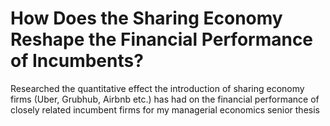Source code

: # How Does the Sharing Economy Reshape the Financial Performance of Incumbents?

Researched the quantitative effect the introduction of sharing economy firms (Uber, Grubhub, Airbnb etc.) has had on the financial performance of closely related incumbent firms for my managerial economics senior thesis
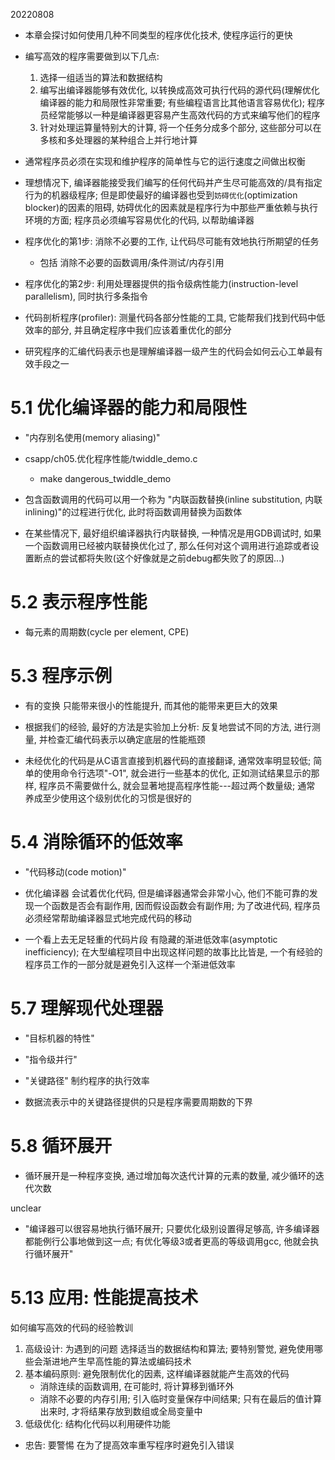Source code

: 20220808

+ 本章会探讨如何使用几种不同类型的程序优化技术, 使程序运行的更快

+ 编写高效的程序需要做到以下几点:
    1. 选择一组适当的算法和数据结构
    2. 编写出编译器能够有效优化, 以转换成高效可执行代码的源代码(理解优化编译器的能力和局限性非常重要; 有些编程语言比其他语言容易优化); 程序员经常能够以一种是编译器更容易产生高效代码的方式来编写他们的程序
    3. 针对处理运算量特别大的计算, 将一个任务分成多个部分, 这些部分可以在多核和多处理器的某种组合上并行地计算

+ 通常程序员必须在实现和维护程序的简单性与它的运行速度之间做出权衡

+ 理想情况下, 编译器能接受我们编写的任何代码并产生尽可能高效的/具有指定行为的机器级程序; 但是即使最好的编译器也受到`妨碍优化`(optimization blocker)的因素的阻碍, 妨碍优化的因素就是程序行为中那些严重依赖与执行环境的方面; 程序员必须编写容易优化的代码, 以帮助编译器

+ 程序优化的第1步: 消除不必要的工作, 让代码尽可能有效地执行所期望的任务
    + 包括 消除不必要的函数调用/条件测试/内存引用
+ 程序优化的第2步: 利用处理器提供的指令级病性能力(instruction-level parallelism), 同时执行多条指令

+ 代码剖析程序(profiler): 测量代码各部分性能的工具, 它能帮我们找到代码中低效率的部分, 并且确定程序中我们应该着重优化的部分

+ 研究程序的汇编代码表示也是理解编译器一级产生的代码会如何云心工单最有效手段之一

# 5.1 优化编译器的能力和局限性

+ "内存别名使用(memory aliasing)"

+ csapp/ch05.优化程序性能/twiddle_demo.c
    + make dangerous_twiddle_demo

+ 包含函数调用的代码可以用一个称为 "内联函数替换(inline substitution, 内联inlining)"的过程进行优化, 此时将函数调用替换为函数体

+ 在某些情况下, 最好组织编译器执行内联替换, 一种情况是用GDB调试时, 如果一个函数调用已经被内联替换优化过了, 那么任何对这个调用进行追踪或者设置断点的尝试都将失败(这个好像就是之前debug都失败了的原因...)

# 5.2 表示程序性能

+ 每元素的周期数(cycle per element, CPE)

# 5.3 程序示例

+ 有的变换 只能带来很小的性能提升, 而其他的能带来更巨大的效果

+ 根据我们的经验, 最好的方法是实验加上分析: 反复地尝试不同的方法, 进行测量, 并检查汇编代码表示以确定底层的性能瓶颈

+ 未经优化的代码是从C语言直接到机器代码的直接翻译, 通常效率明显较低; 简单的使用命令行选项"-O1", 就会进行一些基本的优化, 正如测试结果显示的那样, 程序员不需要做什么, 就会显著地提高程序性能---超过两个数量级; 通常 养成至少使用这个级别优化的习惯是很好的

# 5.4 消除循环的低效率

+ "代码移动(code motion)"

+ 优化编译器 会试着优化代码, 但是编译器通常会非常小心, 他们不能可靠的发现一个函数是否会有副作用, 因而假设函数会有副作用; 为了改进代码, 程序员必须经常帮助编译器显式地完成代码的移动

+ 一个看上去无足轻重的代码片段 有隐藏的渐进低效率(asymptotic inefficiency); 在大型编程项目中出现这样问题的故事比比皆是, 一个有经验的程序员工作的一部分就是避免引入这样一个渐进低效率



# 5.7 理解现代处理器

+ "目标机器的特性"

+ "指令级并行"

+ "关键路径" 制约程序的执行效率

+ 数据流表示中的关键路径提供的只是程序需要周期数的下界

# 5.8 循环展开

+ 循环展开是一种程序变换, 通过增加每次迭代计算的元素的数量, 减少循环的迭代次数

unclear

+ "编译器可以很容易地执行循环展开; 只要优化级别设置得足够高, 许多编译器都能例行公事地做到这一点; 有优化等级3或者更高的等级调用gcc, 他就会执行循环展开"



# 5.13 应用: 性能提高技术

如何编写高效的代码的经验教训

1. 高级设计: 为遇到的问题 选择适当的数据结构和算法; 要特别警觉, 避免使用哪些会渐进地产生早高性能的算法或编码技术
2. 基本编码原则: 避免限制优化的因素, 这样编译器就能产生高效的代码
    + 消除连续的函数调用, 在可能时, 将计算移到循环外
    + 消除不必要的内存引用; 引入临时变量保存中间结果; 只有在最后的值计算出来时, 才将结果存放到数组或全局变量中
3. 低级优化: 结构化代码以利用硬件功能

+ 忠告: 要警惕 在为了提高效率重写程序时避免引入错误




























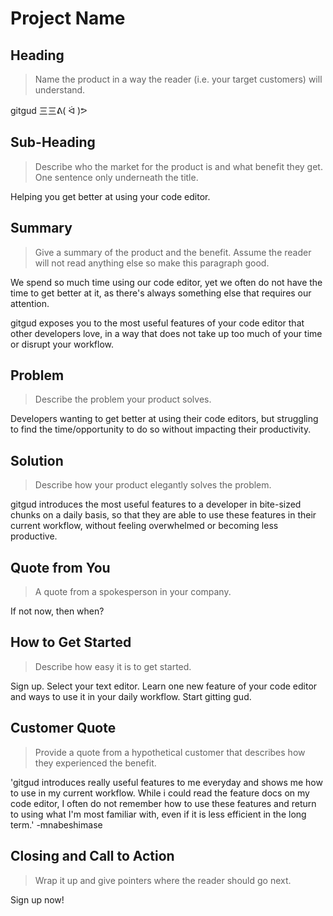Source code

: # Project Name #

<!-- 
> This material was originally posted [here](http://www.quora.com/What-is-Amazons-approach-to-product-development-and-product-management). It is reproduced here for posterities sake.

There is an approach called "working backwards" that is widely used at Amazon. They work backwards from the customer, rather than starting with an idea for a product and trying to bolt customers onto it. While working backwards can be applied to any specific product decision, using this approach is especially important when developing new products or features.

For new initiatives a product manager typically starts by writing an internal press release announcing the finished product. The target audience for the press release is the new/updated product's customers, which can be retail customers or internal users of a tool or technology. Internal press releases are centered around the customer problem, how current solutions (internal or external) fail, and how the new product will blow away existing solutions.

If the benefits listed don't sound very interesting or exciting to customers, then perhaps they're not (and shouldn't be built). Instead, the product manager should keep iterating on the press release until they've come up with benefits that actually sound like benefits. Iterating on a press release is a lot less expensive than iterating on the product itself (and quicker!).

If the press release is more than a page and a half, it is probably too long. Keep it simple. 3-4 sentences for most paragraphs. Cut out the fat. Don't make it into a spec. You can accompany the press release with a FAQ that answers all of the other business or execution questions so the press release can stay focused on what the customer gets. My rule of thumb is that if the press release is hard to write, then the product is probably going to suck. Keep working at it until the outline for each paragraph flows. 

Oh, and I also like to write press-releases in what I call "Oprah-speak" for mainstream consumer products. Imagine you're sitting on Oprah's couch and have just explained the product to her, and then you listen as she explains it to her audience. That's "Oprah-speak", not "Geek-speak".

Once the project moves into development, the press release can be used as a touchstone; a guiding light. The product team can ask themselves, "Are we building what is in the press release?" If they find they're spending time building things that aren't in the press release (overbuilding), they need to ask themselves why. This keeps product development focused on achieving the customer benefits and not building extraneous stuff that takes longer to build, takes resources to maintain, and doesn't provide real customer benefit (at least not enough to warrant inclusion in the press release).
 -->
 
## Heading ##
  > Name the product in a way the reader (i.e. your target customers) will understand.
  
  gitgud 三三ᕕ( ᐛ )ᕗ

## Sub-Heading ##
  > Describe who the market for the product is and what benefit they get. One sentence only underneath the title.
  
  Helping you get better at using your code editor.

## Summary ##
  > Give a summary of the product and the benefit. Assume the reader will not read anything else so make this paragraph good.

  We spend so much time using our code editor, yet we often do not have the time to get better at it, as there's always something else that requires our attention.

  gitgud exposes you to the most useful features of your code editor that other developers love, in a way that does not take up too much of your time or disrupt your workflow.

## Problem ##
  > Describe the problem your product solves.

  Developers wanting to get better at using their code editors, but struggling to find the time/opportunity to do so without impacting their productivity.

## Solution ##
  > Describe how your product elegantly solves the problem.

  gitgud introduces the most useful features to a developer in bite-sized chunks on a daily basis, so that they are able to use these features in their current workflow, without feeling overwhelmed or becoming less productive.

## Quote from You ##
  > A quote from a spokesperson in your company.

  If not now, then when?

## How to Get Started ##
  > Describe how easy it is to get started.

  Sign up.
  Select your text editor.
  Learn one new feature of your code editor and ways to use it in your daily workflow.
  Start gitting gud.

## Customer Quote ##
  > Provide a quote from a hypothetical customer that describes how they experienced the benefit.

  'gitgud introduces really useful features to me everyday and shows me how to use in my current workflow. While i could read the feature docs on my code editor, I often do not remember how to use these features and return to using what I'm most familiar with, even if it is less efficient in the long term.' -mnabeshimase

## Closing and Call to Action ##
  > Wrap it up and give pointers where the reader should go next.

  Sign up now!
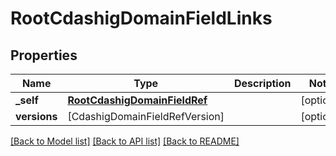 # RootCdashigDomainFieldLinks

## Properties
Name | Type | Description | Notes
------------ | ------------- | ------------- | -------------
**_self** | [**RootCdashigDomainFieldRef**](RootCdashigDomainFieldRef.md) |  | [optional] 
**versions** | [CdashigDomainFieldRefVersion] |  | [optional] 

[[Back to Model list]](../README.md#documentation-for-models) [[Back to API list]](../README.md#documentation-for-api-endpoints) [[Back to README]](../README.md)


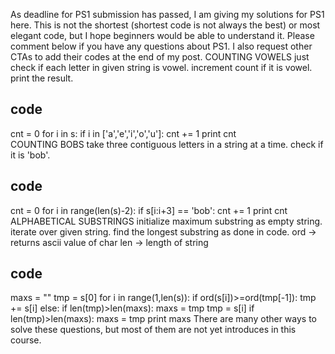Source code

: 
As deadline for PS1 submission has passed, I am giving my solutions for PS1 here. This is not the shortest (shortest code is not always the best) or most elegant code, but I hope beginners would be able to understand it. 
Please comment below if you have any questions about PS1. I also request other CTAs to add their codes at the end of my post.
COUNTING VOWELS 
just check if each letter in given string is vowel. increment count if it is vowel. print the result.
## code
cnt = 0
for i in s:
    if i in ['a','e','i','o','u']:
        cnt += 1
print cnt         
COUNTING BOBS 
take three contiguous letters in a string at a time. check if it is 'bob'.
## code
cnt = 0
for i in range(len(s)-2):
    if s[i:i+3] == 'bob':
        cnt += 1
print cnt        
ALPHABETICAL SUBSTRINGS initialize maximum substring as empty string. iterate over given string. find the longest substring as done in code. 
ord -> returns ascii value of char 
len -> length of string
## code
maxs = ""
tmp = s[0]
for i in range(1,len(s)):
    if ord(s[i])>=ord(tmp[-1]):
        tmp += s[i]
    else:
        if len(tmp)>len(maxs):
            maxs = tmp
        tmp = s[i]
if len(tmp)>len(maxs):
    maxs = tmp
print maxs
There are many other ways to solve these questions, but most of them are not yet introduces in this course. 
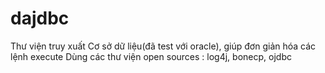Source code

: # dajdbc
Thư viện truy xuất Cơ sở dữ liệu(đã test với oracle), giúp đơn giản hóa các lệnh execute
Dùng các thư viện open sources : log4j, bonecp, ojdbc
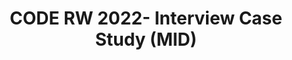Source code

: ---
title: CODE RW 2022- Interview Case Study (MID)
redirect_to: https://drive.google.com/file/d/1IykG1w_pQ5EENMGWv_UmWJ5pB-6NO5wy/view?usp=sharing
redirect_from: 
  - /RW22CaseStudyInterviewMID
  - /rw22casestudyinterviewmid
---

:: Brief ::
Go through the material line by line and work out how many lines include the string "Name". Reply with the number only.

:: Solution for this exercise ::
3